**DATA EXCERPT:**
━━━━

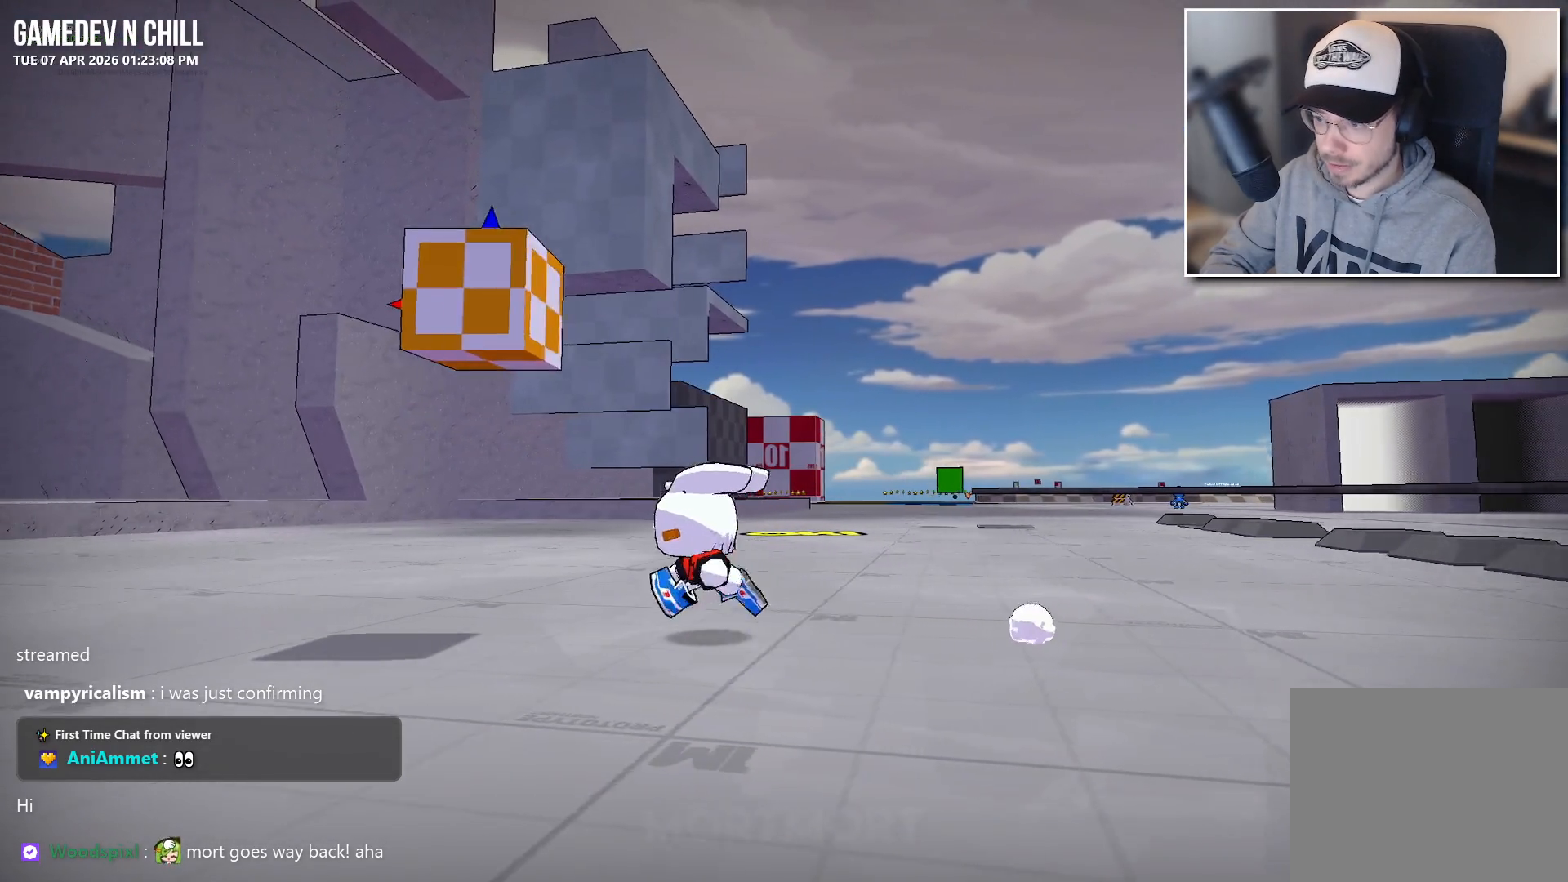
{"buttons": [], "left_stick": "left", "right_stick": "center", "events": []}
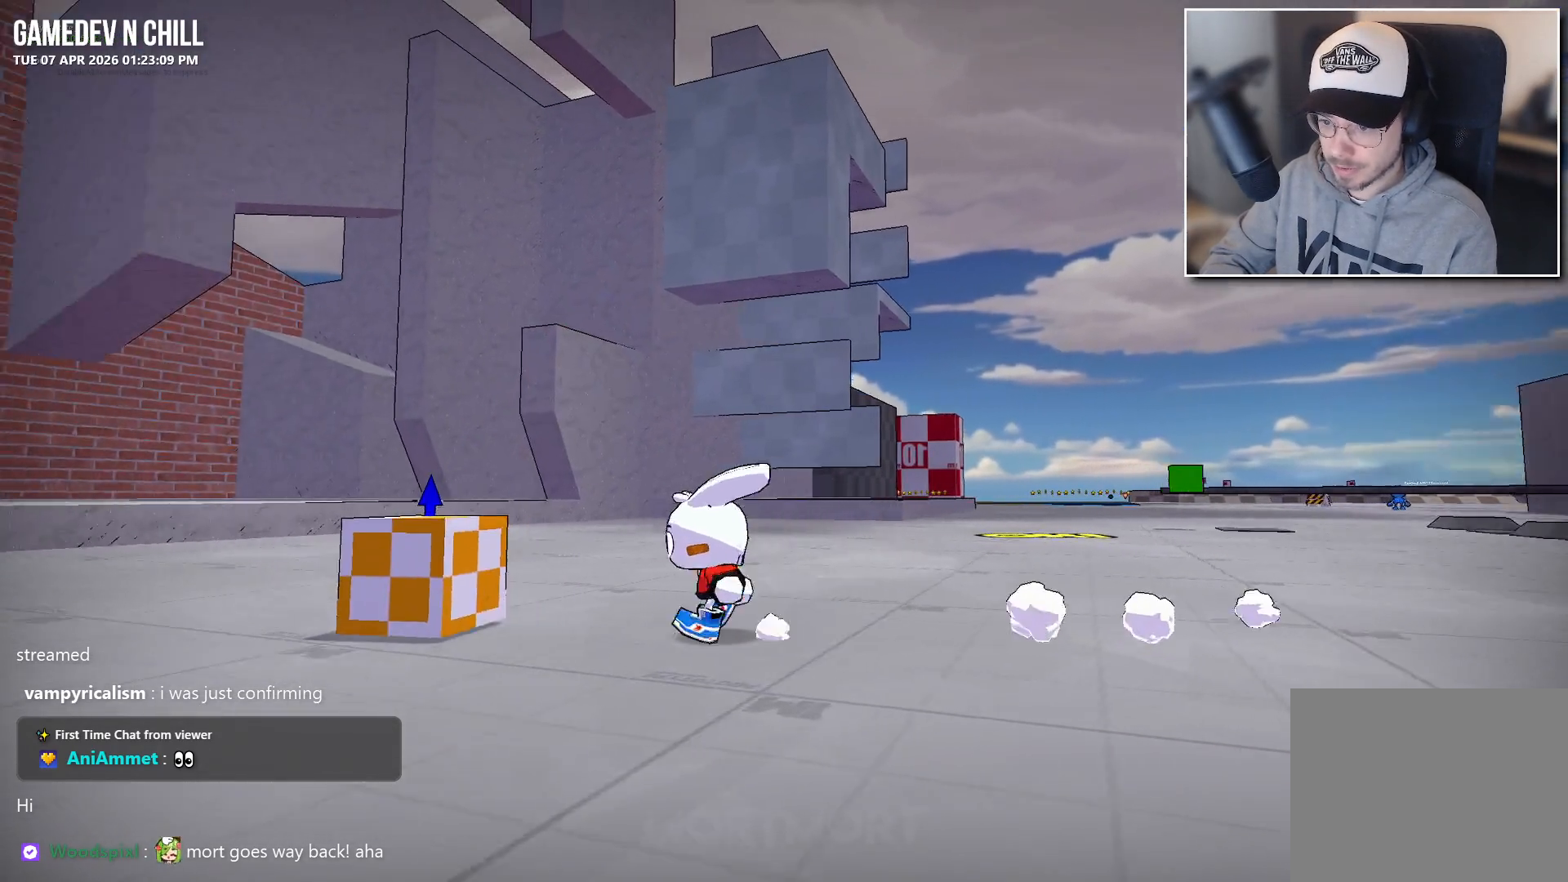
{"buttons": ["Y"], "left_stick": "center", "right_stick": "center", "events": [[283, "left_stick", "center"], [467, "Y", "down"]]}
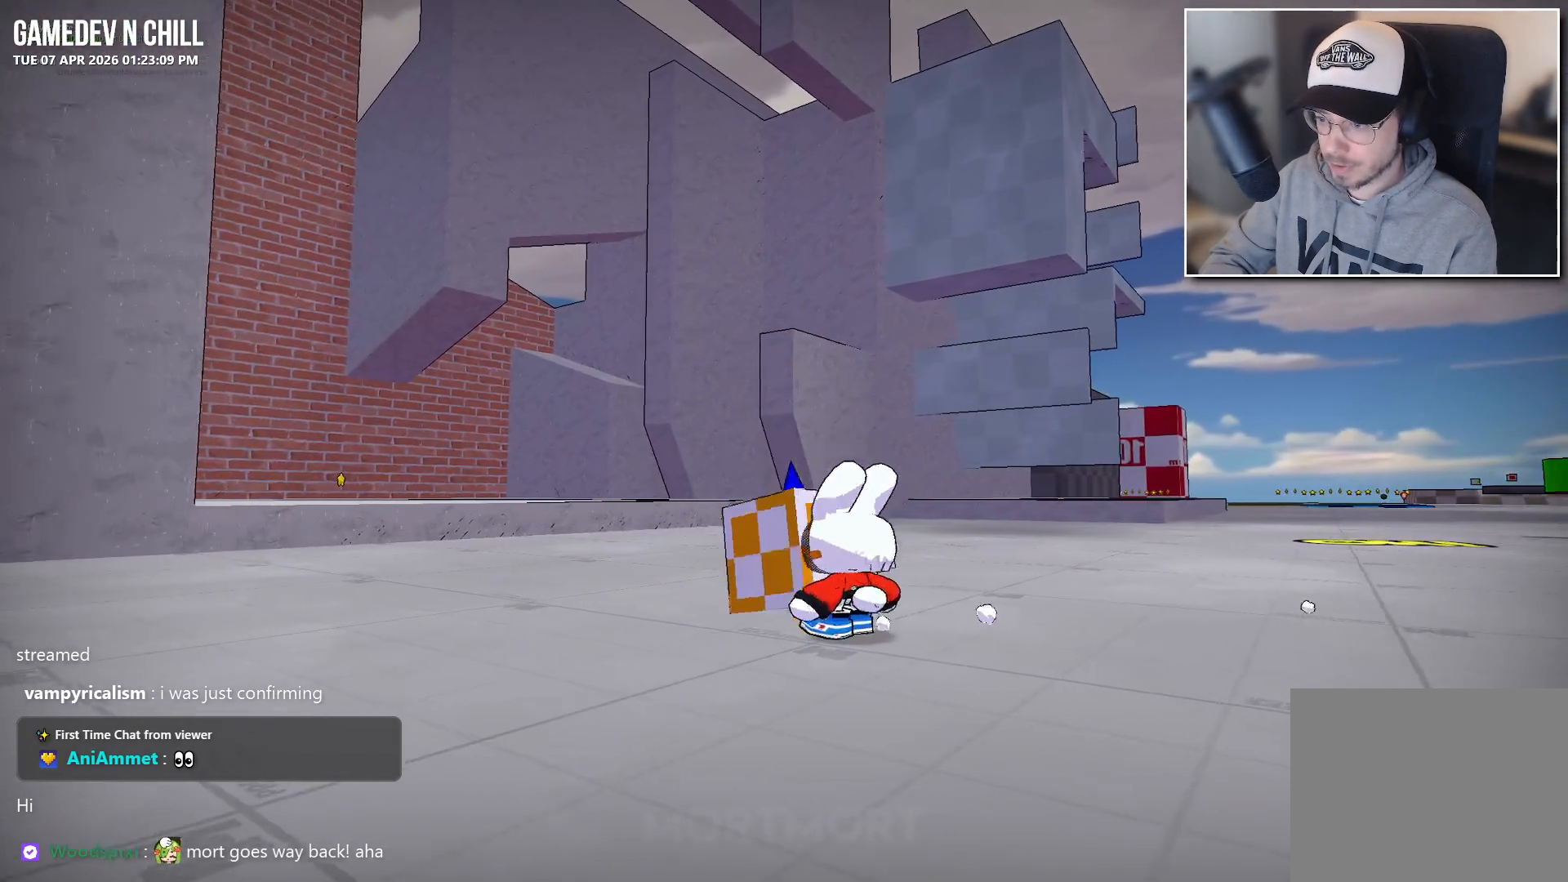
{"buttons": ["L2"], "left_stick": "center", "right_stick": "center", "events": [[67, "Y", "up"], [67, "left_stick", "right"], [267, "left_stick", "center"], [383, "L2", "down"]]}
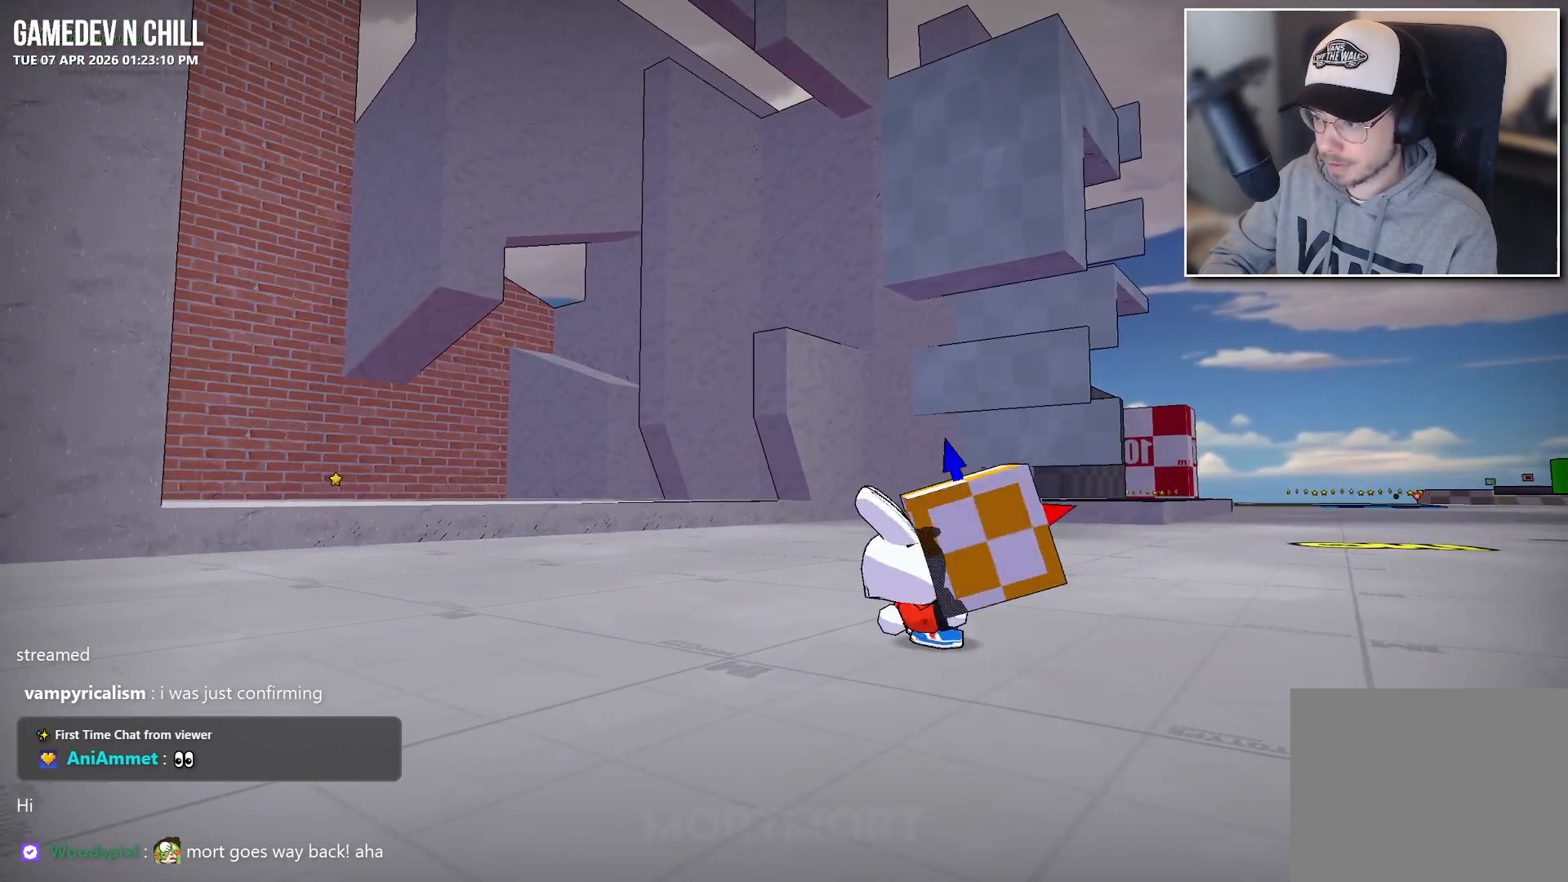
{"buttons": [], "left_stick": "center", "right_stick": "center", "events": [[117, "X", "down"], [250, "X", "up"], [283, "L2", "up"]]}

━━━━

**WHAT IS EXPECTED:** Drop the pictures and give every line above again exactly.

**EXERCISE RESULT:**
{"buttons": [], "left_stick": "left", "right_stick": "center", "events": []}
{"buttons": ["Y"], "left_stick": "center", "right_stick": "center", "events": [[283, "left_stick", "center"], [467, "Y", "down"]]}
{"buttons": ["L2"], "left_stick": "center", "right_stick": "center", "events": [[67, "Y", "up"], [67, "left_stick", "right"], [267, "left_stick", "center"], [383, "L2", "down"]]}
{"buttons": [], "left_stick": "center", "right_stick": "center", "events": [[117, "X", "down"], [250, "X", "up"], [283, "L2", "up"]]}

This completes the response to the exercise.